APS-Standard is intended for general agent checkpointing and short- to medium-term memory. It favors small random I/O, moderate capacity, and relatively tight tail latency so that frequent state saves do not break conversational responsiveness. The 8 KiB recommended I/O size and 3000 IOPS target are representative of a busy checkpointing workload where many agents periodically flush small state blobs or logs.

APS-Vector is intended for embedding-heavy and index-heavy agent workloads. It assumes larger capacity, higher IOPS, and a RecommendedIOSizeKiB of 32 KiB to reflect typical vector segment sizes during scan-oriented operations.
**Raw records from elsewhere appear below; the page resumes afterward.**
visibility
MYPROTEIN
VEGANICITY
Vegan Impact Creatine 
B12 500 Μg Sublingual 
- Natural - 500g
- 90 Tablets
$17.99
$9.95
It disables advisory locking hints because many vector index implementations use append-only or copy-on-write designs and do not rely on traditional filesystem locking semantics for concurrency control. The VectorPhase field is set to indicate that this profile is tuned primarily for read-heavy query traffic.

APS-Light illustrates deployments that rely on application-managed keys or do not require strict retention or erase guarantees. Suitable for experimentation, low-risk workloads, or sidecar-based encryption designs where the storage layer itself does not enforce cryptographic erase.